START Input data

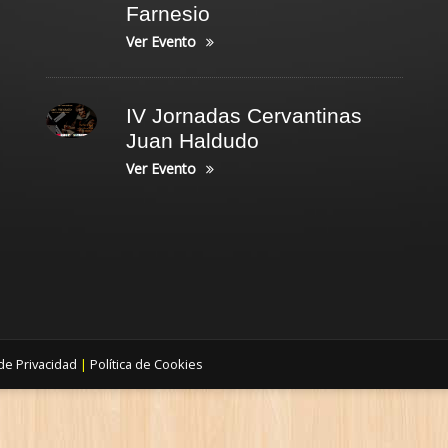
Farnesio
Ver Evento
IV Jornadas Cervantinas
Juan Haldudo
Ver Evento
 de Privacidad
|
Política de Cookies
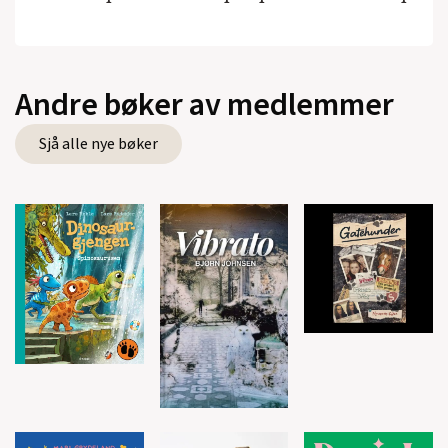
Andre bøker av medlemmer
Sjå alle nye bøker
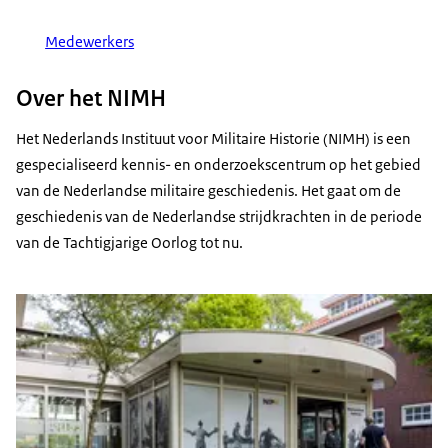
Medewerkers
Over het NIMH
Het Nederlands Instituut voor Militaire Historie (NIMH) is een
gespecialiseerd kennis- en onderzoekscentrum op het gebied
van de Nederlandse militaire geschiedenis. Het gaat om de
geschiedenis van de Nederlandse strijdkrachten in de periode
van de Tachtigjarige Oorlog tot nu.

END Input data

● **What is expected**:
Once the images are removed, print the remaining data exactly as it appears above.

● **Response for this exercise**:
Farnesio
Ver Evento
IV Jornadas Cervantinas
Juan Haldudo
Ver Evento
 de Privacidad
|
Política de Cookies
Andre bøker av medlemmer
Sjå alle nye bøker
Medewerkers
Over het NIMH
Het Nederlands Instituut voor Militaire Historie (NIMH) is een
gespecialiseerd kennis- en onderzoekscentrum op het gebied
van de Nederlandse militaire geschiedenis. Het gaat om de
geschiedenis van de Nederlandse strijdkrachten in de periode
van de Tachtigjarige Oorlog tot nu.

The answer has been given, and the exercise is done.